Fachliche Zuordnung Biologie des Verhaltens und der Sinne
Förderung Förderung von 2010 bis 2014
Projektkennung Deutsche Forschungsgemeinschaft (DFG) - Projektnummer 161029580
 
Erstellungsjahr 2016

Zusammenfassung der Projektergebnisse

This research project was associated with my Heisenberg-Professorship and allowed me to develop two rather different research programmes further. Hence, the scope of this research project was probably unusually broad: The establishment and analysis of selection lines for personality traits in zebra finches and the linkage between life history traits, population ecology and plumage polymorphism and candidate genes in the common buzzard. The zebra finch selection line project was initially significantly delayed due to facilities in Bielefeld being made available with over year delay but also my naivety in believing that standardised personality tests should work without modification. The project is now progressing reasonably well, albeit at a slower speed than initially predicted. Nevertheless, we have established bidirectional selection lines for aggression, exploration and fearfulness and have shown that personality covaries with both cognition as well as reproductive traits.

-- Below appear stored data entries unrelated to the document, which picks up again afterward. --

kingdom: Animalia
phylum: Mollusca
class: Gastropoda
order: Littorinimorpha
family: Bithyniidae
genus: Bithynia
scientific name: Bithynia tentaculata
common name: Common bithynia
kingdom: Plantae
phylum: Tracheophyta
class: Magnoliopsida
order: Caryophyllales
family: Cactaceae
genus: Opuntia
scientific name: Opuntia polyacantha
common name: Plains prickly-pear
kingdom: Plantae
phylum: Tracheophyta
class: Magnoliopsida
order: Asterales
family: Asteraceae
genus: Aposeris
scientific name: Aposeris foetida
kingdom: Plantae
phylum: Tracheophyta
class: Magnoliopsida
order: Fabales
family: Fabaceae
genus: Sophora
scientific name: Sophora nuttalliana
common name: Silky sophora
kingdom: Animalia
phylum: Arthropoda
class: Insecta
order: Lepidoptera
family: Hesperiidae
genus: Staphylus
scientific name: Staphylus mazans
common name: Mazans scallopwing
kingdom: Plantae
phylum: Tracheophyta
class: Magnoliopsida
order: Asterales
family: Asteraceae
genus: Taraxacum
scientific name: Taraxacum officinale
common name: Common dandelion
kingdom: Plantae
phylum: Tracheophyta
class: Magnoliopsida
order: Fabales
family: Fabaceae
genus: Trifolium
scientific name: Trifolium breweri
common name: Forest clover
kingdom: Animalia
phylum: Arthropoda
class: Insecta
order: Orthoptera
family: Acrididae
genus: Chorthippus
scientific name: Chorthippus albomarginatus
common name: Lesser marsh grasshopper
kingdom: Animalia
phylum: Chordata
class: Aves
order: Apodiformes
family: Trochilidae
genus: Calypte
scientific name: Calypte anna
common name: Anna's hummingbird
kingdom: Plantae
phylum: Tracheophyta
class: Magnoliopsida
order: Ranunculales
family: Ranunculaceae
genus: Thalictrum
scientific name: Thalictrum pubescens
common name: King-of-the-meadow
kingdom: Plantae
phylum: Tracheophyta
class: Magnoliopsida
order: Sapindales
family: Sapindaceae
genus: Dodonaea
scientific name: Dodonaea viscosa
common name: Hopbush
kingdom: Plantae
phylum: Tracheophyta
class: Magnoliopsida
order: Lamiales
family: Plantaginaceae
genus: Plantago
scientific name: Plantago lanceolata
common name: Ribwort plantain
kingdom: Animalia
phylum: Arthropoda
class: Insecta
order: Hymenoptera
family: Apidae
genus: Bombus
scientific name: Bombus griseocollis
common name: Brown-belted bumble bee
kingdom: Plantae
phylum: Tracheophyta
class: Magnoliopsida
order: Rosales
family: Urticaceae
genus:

We also tested whether the well-known pigmentation candidate gene Mc1R can explain plumage morphs in zebra finches, but the associations we found were due to population divergence. The establishment of selection lines will allow a variety of future research questions to be addressed. The common buzzard project has shown exemplarily, how a link between life history traits, behaviour, a striking phenotypic polymorphism and candidate genes might be established. We have focussed on the timing of breeding as well as blood parasites. While results are not always as clear-cut as initially hoped, we have been able to document a suite of differences between the different plumage morphs across breeding phenology, immune function and parasite prevalence and parasite load which we are starting to link to candidate genes or gene expression levels. At the same time as we try to look at genetic variation, we also generalise from individual behaviour and life histories to the population level. Here, we have documented how important habitat heterogeneity is in generating density-dependent feedbacks and that both common buzzard and goshawk are affected by intra-guild predation. Future work in this system will continue to look at genetic mechanisms for the fitness variation between individuals but will also address the population level consequences.